Start of Stored data

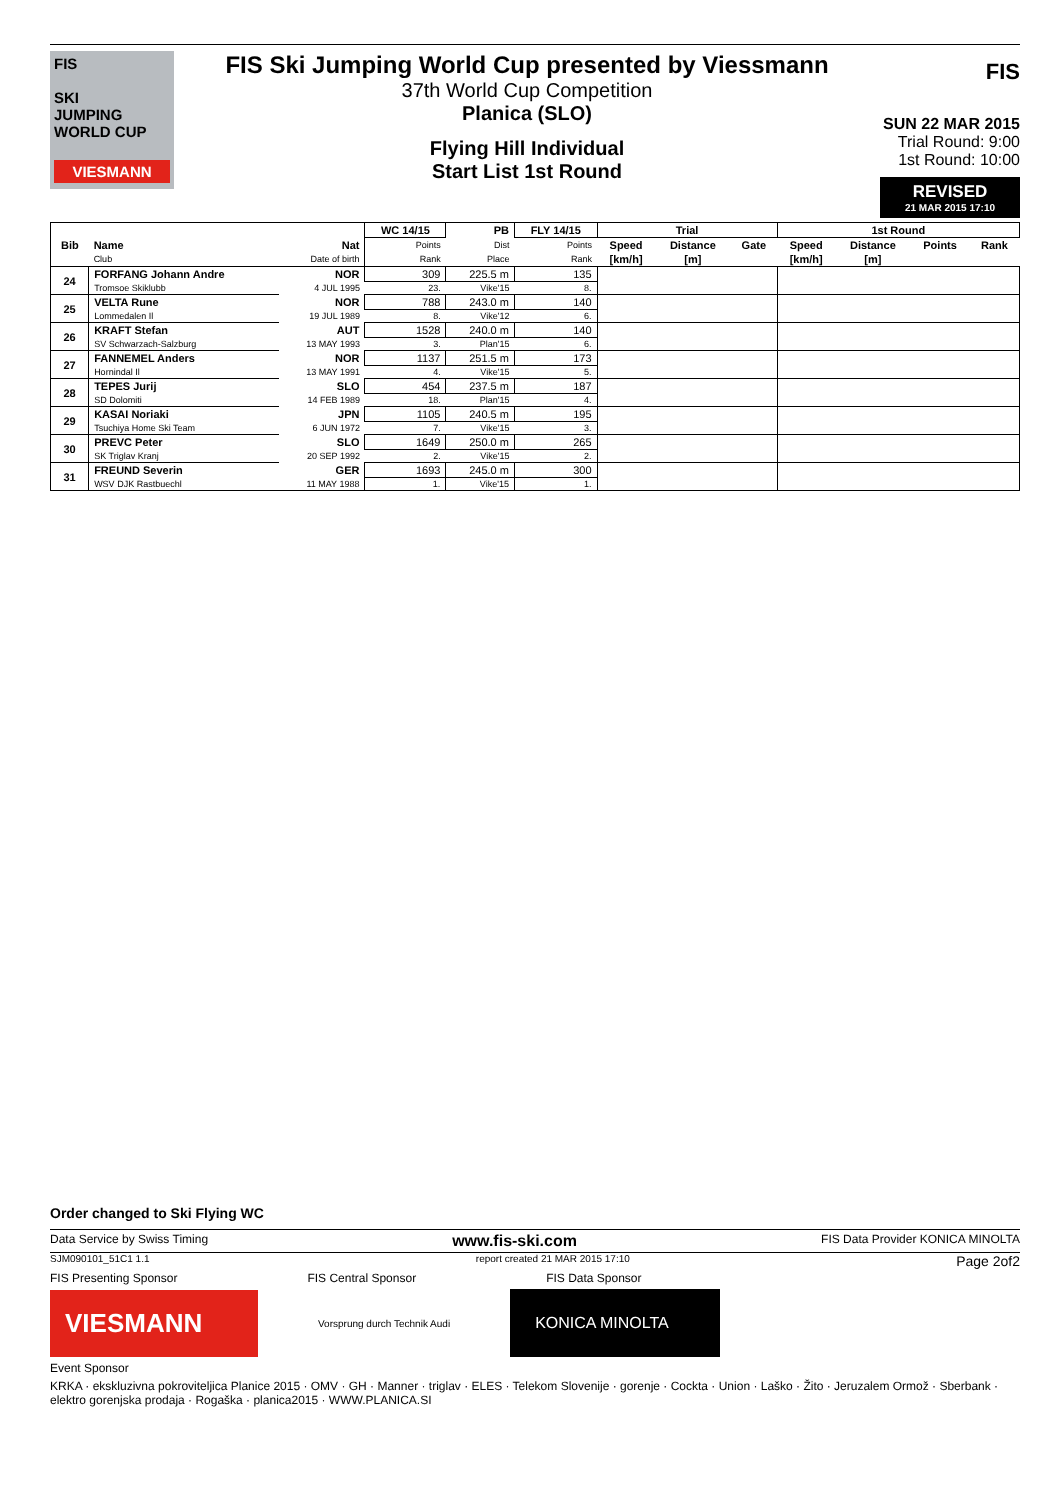FIS
SKI
JUMPING
WORLD CUP
VIESMANN
FIS Ski Jumping World Cup presented by Viessmann
37th World Cup Competition
Planica (SLO)
Flying Hill Individual
Start List 1st Round
FIS
SUN 22 MAR 2015
Trial Round: 9:00
1st Round: 10:00
REVISED
21 MAR 2015 17:10
| Bib | | | WC 14/15 | PB | FLY 14/15 | Trial | | | 1st Round | | | |
| | Name | Nat | Points | Dist | Points | Speed | Distance | Gate | Speed | Distance | Points | Rank |
| | Club | Date of birth | Rank | Place | Rank | [km/h] | [m] | | [km/h] | [m] | | |
| 24 | FORFANG Johann Andre | NOR | 309 | 225.5 m | 135 | | | | | | | |
| | Tromsoe Skiklubb | 4 JUL 1995 | 23. | Vike'15 | 8. | | | | | | | |
| 25 | VELTA Rune | NOR | 788 | 243.0 m | 140 | | | | | | | |
| | Lommedalen Il | 19 JUL 1989 | 8. | Vike'12 | 6. | | | | | | | |
| 26 | KRAFT Stefan | AUT | 1528 | 240.0 m | 140 | | | | | | | |
| | SV Schwarzach-Salzburg | 13 MAY 1993 | 3. | Plan'15 | 6. | | | | | | | |
| 27 | FANNEMEL Anders | NOR | 1137 | 251.5 m | 173 | | | | | | | |
| | Hornindal Il | 13 MAY 1991 | 4. | Vike'15 | 5. | | | | | | | |
| 28 | TEPES Jurij | SLO | 454 | 237.5 m | 187 | | | | | | | |
| | SD Dolomiti | 14 FEB 1989 | 18. | Plan'15 | 4. | | | | | | | |
| 29 | KASAI Noriaki | JPN | 1105 | 240.5 m | 195 | | | | | | | |
| | Tsuchiya Home Ski Team | 6 JUN 1972 | 7. | Vike'15 | 3. | | | | | | | |
| 30 | PREVC Peter | SLO | 1649 | 250.0 m | 265 | | | | | | | |
| | SK Triglav Kranj | 20 SEP 1992 | 2. | Vike'15 | 2. | | | | | | | |
| 31 | FREUND Severin | GER | 1693 | 245.0 m | 300 | | | | | | | |
| | WSV DJK Rastbuechl | 11 MAY 1988 | 1. | Vike'15 | 1. | | | | | | | |
Order changed to Ski Flying WC
Data Service by Swiss Timing www.fis-ski.com FIS Data Provider KONICA MINOLTA
SJM090101_51C1 1.1 report created 21 MAR 2015 17:10 Page 2of2
FIS Presenting Sponsor FIS Central Sponsor FIS Data Sponsor
VIESMANN
Vorsprung durch Technik Audi
KONICA MINOLTA
Event Sponsor
KRKA · ekskluzivna pokroviteljica Planice 2015 · OMV · GH · Manner · triglav · ELES · Telekom Slovenije · gorenje · Cockta · Union · Laško · Žito · Jeruzalem Ormož · Sberbank · elektro gorenjska prodaja · Rogaška · planica2015 · WWW.PLANICA.SI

End of Stored data

Your assignment :: Exact repeat, pictures omitted: give every line from the top of the records down to and including the line with "SK Triglav Kranj".

Answer for the task ::
FIS
SKI
JUMPING
WORLD CUP
VIESMANN
FIS Ski Jumping World Cup presented by Viessmann
37th World Cup Competition
Planica (SLO)
Flying Hill Individual
Start List 1st Round
FIS
SUN 22 MAR 2015
Trial Round: 9:00
1st Round: 10:00
REVISED
21 MAR 2015 17:10
| Bib | | | WC 14/15 | PB | FLY 14/15 | Trial | | | 1st Round | | | |
| | Name | Nat | Points | Dist | Points | Speed | Distance | Gate | Speed | Distance | Points | Rank |
| | Club | Date of birth | Rank | Place | Rank | [km/h] | [m] | | [km/h] | [m] | | |
| 24 | FORFANG Johann Andre | NOR | 309 | 225.5 m | 135 | | | | | | | |
| | Tromsoe Skiklubb | 4 JUL 1995 | 23. | Vike'15 | 8. | | | | | | | |
| 25 | VELTA Rune | NOR | 788 | 243.0 m | 140 | | | | | | | |
| | Lommedalen Il | 19 JUL 1989 | 8. | Vike'12 | 6. | | | | | | | |
| 26 | KRAFT Stefan | AUT | 1528 | 240.0 m | 140 | | | | | | | |
| | SV Schwarzach-Salzburg | 13 MAY 1993 | 3. | Plan'15 | 6. | | | | | | | |
| 27 | FANNEMEL Anders | NOR | 1137 | 251.5 m | 173 | | | | | | | |
| | Hornindal Il | 13 MAY 1991 | 4. | Vike'15 | 5. | | | | | | | |
| 28 | TEPES Jurij | SLO | 454 | 237.5 m | 187 | | | | | | | |
| | SD Dolomiti | 14 FEB 1989 | 18. | Plan'15 | 4. | | | | | | | |
| 29 | KASAI Noriaki | JPN | 1105 | 240.5 m | 195 | | | | | | | |
| | Tsuchiya Home Ski Team | 6 JUN 1972 | 7. | Vike'15 | 3. | | | | | | | |
| 30 | PREVC Peter | SLO | 1649 | 250.0 m | 265 | | | | | | | |
| | SK Triglav Kranj | 20 SEP 1992 | 2. | Vike'15 | 2. | | | | | | | |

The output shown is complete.